_EXERCISE INSTRUCTIONS_
If a line of the data below holds the string "program", copy it.

_EXTRACTED INFORMATION_

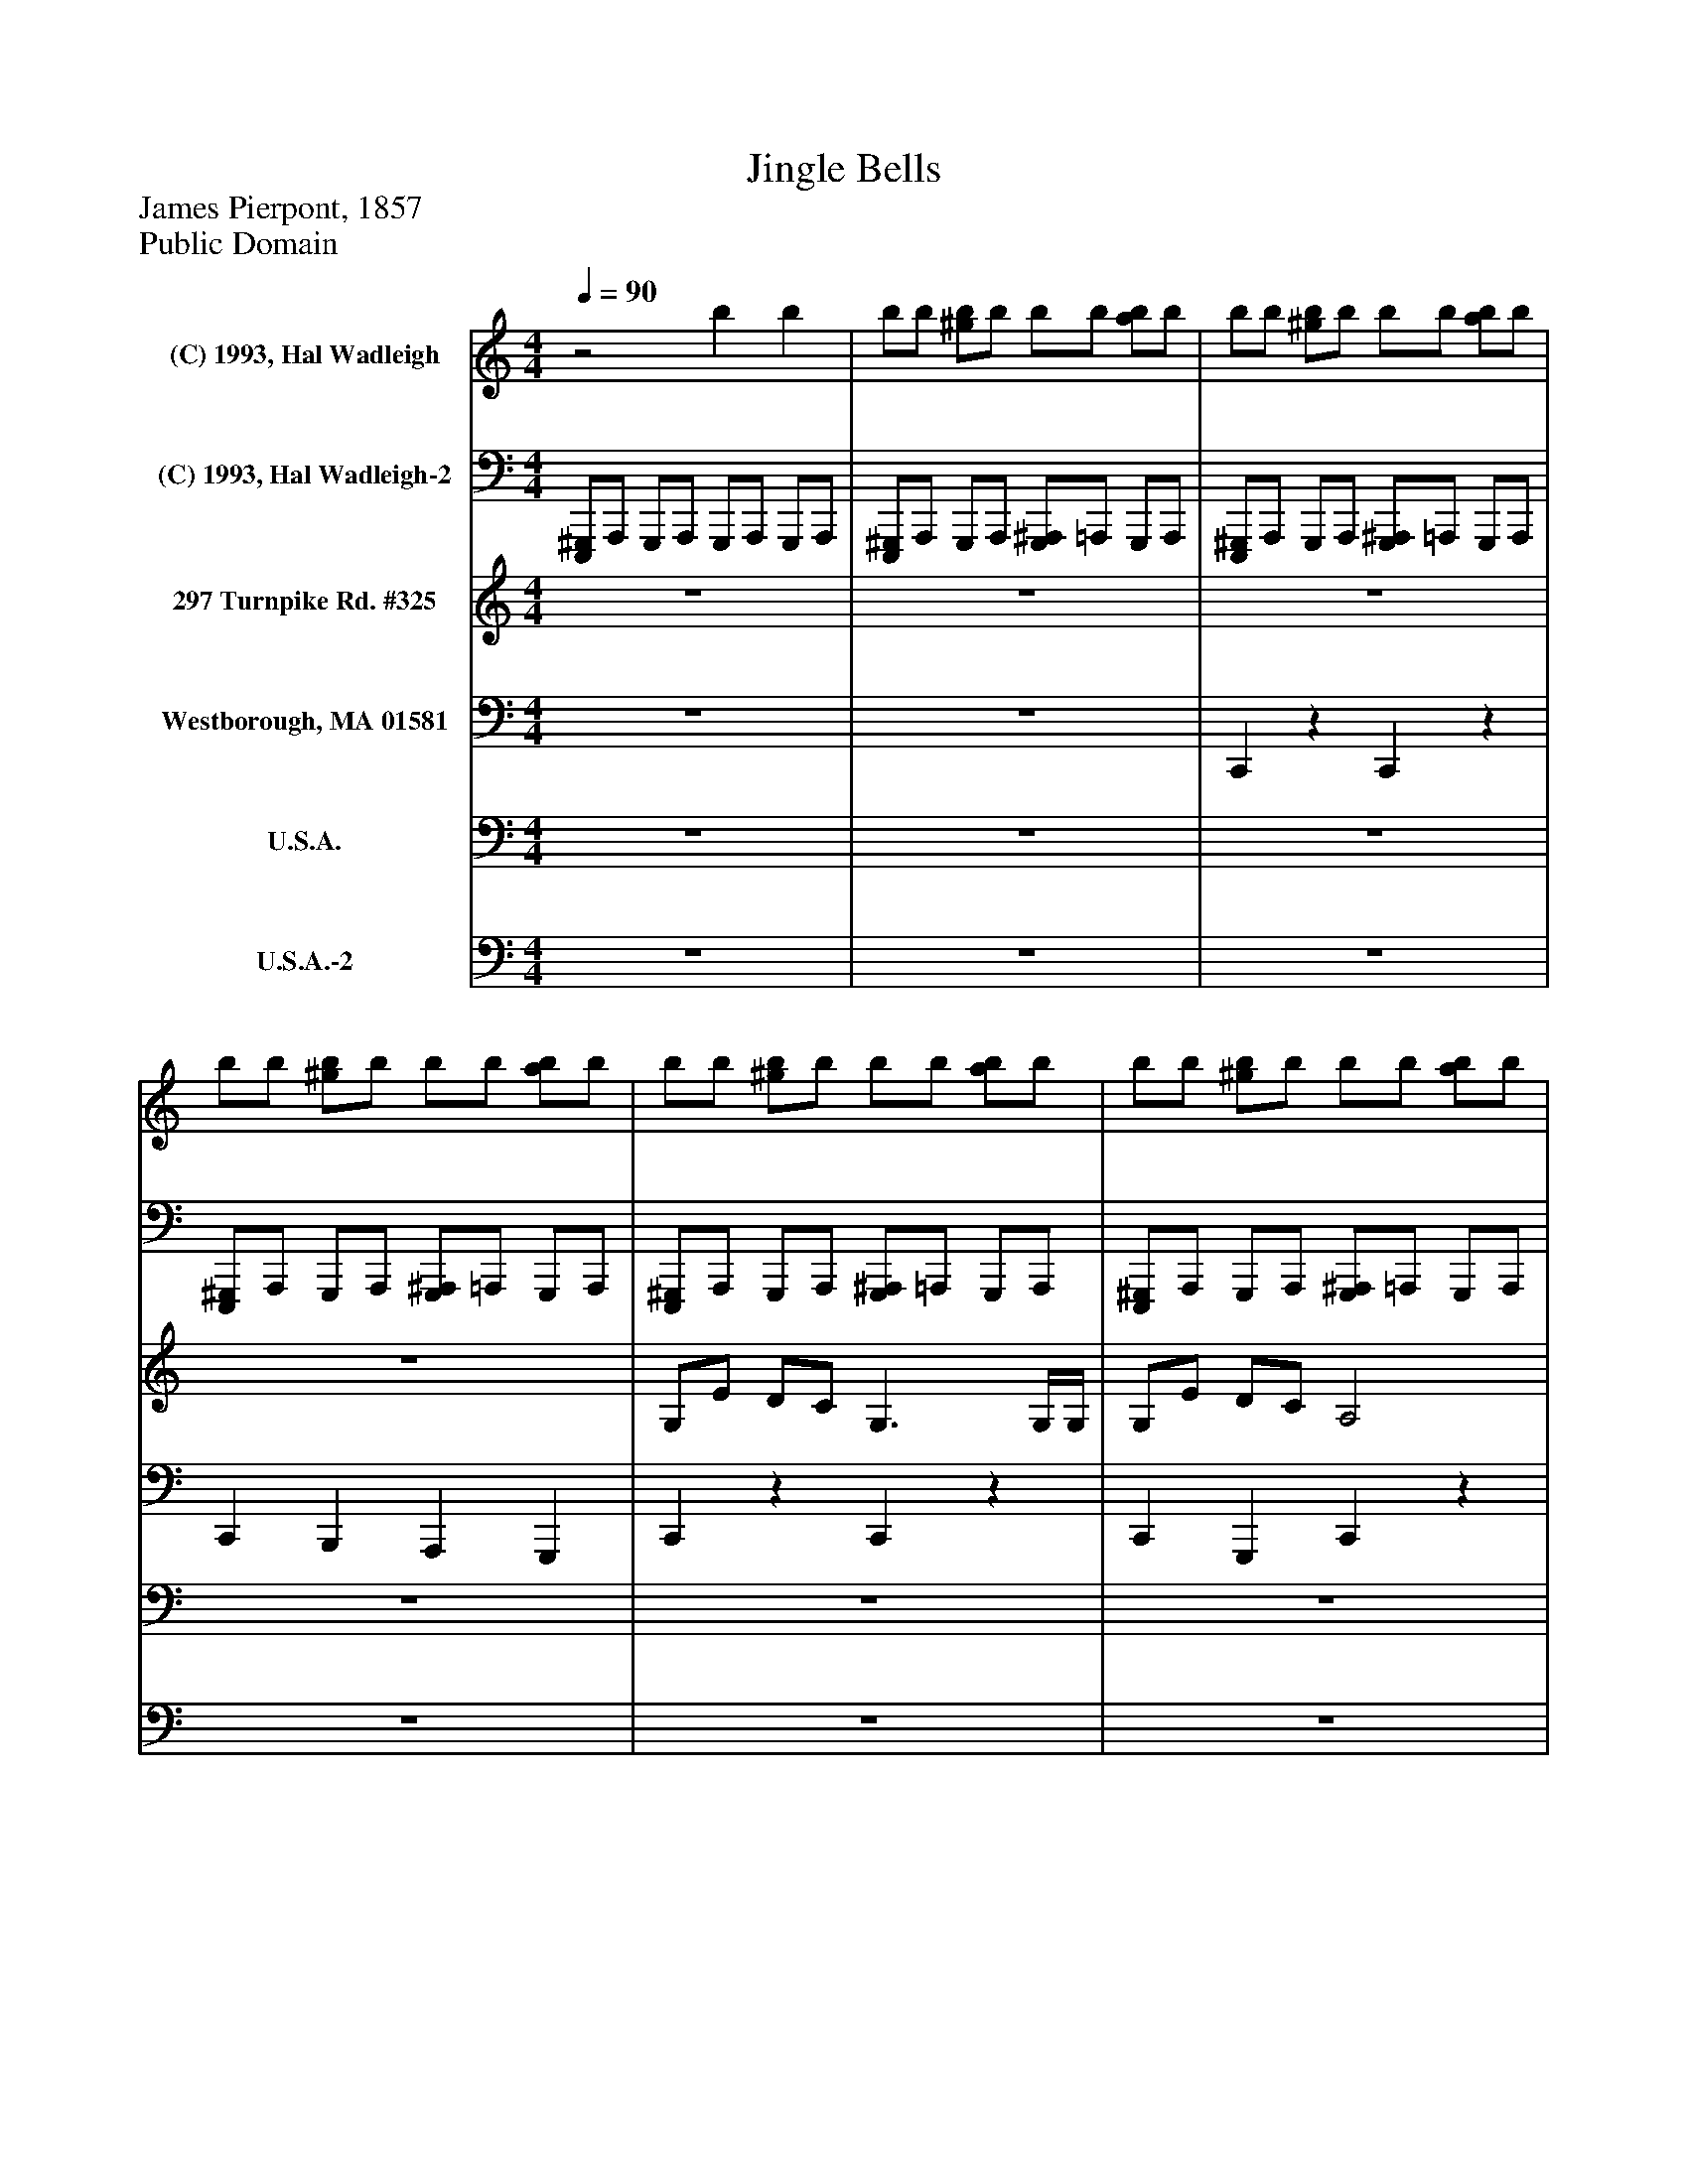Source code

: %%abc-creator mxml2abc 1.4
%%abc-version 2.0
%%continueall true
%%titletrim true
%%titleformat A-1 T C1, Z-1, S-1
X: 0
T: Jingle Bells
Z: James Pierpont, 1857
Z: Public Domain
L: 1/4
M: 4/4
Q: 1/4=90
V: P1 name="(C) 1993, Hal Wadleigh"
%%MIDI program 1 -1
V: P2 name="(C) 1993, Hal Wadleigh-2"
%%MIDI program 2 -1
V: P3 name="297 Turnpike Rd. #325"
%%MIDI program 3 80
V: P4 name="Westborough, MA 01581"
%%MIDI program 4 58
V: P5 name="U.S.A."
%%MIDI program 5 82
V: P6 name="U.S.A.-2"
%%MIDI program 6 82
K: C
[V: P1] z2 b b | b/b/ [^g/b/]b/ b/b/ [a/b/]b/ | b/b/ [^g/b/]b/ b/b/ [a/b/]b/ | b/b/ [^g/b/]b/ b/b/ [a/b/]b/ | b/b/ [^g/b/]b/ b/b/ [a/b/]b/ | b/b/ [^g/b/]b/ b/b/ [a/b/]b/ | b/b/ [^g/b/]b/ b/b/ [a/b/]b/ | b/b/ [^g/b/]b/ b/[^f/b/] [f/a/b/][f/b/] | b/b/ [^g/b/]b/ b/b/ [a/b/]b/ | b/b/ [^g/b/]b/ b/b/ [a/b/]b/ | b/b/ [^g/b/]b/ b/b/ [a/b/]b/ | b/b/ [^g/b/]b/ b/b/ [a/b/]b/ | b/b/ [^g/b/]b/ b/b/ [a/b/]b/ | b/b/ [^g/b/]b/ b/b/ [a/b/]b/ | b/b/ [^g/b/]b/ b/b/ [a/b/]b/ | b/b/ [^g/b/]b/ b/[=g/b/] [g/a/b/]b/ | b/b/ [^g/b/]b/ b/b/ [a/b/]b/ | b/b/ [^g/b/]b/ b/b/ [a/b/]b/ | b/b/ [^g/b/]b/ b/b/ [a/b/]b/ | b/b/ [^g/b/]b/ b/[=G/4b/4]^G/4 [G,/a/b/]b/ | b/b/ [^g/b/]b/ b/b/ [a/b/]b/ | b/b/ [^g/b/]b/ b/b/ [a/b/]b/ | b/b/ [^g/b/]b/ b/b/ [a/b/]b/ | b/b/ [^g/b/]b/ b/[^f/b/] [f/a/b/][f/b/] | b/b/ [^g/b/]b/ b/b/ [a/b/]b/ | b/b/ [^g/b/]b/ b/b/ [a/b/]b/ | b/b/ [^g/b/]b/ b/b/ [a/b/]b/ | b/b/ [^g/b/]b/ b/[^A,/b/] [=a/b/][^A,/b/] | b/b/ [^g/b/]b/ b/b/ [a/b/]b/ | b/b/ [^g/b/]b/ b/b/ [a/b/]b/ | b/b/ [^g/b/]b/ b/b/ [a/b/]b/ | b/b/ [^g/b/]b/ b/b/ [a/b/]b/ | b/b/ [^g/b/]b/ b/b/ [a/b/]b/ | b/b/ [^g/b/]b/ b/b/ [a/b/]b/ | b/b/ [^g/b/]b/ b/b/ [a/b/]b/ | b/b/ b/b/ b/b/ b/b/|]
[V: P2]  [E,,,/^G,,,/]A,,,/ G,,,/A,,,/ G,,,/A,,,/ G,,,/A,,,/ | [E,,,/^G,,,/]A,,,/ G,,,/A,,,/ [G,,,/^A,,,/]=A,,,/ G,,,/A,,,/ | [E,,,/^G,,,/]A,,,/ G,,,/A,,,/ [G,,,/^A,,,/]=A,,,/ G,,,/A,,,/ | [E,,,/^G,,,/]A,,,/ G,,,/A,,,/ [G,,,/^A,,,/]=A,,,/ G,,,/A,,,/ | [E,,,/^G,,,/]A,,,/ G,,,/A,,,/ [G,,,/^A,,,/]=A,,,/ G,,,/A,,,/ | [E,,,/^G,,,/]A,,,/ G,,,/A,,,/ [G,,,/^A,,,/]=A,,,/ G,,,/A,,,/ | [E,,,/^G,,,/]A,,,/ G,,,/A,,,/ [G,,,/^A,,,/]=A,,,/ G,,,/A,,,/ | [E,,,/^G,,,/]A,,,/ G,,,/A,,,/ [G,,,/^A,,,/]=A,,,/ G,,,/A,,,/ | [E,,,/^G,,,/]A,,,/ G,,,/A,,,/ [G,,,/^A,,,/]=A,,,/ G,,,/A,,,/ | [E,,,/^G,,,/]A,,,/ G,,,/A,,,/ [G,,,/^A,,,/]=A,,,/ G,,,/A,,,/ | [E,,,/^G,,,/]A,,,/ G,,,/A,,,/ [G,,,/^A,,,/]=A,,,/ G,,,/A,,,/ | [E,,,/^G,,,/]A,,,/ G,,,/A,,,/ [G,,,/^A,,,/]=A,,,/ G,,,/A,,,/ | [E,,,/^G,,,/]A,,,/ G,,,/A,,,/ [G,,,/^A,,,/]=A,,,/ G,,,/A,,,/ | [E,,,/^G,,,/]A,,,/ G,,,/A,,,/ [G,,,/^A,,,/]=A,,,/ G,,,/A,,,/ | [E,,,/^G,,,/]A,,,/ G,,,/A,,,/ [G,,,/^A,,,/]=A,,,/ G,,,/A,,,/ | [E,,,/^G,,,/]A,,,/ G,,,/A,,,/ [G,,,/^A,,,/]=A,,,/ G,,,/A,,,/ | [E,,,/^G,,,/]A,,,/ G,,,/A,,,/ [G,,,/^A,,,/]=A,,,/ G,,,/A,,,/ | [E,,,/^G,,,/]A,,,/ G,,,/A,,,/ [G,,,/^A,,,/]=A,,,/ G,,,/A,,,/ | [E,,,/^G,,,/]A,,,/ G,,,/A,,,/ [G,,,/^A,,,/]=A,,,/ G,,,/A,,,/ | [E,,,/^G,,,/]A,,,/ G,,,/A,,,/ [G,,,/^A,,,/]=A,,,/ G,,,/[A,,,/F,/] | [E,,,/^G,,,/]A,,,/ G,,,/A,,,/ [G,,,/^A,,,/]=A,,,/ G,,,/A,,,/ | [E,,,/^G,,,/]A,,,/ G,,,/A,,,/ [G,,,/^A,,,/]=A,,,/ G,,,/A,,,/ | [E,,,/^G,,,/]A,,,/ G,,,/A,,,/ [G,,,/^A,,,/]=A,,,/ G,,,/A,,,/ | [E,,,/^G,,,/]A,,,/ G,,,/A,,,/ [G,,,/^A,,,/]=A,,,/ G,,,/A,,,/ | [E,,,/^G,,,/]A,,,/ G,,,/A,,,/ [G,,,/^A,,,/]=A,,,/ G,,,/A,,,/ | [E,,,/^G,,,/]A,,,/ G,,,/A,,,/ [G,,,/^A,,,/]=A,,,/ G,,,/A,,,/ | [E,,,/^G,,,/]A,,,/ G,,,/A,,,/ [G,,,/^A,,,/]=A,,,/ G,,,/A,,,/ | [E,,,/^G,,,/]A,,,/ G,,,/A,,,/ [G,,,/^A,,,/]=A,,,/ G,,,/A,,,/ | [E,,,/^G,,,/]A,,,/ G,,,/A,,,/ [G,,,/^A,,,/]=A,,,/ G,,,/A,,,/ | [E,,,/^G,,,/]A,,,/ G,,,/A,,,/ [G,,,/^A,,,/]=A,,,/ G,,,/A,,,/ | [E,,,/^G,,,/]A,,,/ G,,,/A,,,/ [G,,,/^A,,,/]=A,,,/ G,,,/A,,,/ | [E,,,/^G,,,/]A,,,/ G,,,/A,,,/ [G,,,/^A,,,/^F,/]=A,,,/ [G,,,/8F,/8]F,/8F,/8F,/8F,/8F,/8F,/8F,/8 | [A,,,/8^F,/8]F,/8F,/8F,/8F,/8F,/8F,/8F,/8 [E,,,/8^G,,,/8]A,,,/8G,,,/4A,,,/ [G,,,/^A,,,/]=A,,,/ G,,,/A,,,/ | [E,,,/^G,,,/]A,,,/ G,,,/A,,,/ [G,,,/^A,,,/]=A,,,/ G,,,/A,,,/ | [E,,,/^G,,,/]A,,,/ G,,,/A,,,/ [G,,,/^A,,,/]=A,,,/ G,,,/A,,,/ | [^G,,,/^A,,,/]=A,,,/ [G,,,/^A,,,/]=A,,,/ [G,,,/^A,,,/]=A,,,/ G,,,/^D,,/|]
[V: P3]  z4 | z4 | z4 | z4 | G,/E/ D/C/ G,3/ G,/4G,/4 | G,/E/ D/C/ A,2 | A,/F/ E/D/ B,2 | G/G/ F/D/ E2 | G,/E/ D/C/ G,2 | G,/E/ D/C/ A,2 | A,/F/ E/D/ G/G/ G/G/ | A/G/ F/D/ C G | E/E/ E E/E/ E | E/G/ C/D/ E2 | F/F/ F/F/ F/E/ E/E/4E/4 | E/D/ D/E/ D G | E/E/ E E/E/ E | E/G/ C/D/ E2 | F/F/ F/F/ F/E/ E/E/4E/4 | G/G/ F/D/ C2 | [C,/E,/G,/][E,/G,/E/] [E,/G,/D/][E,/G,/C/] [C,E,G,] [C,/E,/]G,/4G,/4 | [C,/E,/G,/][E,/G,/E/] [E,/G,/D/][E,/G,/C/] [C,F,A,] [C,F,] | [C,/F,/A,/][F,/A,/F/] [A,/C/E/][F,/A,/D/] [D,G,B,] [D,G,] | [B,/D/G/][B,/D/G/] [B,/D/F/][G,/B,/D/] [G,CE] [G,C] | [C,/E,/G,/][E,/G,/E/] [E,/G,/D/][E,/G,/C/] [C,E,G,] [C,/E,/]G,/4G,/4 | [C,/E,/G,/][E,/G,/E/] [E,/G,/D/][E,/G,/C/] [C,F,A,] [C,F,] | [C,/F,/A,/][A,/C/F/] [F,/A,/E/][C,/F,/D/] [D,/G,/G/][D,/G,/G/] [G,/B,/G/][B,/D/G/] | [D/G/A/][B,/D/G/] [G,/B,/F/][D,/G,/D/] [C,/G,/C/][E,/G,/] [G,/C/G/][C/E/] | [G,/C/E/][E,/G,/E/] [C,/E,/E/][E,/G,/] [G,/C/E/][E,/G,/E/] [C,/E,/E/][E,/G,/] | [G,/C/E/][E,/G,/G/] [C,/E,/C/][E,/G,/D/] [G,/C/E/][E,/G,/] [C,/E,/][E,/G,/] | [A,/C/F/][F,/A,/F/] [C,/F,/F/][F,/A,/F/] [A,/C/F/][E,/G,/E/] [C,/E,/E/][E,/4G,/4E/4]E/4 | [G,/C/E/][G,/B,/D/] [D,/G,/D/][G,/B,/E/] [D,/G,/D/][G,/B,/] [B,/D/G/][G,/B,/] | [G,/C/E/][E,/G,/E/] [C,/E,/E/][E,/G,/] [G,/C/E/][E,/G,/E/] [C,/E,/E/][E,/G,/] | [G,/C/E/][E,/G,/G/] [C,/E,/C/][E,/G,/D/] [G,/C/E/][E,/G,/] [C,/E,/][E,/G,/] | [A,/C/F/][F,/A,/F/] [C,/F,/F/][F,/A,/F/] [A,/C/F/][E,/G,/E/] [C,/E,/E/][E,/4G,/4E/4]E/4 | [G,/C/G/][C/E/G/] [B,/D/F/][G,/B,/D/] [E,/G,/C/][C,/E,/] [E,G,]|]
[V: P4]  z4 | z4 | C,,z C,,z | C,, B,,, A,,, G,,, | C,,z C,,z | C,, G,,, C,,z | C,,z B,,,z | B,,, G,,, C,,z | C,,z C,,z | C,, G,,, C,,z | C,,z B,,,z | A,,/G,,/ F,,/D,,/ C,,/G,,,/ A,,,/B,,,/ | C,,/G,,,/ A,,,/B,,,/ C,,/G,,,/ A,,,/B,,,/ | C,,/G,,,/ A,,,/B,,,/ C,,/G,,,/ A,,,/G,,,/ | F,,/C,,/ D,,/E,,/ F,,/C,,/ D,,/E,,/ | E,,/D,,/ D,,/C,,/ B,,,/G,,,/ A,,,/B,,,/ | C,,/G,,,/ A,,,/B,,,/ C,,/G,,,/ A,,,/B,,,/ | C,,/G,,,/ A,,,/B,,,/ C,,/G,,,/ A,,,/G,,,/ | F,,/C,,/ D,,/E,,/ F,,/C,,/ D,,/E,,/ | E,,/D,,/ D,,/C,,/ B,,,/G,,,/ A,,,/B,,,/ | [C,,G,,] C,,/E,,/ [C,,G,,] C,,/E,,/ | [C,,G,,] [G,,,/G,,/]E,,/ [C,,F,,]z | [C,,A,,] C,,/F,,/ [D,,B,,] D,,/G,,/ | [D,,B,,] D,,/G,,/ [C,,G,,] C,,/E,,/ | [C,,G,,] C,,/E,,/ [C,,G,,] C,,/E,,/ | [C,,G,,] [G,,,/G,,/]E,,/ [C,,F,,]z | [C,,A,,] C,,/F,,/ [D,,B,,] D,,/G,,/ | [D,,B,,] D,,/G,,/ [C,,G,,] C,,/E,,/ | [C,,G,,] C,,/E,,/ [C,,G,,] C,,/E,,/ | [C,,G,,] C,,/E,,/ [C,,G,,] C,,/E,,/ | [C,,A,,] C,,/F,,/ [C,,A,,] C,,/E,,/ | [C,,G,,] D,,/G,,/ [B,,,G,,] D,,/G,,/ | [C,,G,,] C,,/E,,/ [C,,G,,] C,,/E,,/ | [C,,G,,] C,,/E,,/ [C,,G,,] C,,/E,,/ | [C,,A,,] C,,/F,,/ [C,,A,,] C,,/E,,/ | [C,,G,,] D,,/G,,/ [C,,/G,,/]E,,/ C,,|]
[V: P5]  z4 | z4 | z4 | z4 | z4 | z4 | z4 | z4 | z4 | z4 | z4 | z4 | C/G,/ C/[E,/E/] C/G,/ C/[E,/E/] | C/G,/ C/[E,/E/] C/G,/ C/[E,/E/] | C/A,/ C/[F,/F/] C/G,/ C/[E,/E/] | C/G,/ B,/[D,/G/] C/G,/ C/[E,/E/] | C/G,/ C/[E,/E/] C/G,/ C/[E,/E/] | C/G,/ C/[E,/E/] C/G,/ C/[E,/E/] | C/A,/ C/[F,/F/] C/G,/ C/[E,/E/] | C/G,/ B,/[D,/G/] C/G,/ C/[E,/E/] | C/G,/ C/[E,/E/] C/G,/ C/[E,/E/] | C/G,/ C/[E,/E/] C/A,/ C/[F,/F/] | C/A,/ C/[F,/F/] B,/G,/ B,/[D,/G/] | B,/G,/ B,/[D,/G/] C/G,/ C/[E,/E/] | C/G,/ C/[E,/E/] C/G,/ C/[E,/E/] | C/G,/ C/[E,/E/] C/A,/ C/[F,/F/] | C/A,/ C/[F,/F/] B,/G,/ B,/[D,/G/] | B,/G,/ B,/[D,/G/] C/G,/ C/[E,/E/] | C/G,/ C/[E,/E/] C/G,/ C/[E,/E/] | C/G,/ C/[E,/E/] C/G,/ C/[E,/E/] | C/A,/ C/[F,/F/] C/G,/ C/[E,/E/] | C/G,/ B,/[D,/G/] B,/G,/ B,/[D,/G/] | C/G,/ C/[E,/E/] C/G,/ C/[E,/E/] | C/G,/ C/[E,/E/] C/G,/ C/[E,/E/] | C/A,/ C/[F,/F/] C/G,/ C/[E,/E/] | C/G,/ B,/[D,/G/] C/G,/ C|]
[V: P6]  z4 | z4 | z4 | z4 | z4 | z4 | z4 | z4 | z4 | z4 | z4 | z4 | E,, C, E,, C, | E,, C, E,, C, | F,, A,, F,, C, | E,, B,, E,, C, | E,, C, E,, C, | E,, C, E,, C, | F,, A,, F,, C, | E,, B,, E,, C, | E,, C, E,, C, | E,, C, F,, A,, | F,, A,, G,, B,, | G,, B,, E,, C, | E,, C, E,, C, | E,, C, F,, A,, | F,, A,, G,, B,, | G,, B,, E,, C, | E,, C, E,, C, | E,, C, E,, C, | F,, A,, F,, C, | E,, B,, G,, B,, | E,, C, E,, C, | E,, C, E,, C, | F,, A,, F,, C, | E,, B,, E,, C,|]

_TASK ANSWER_
%%MIDI program 1 -1
%%MIDI program 2 -1
%%MIDI program 3 80
%%MIDI program 4 58
%%MIDI program 5 82
%%MIDI program 6 82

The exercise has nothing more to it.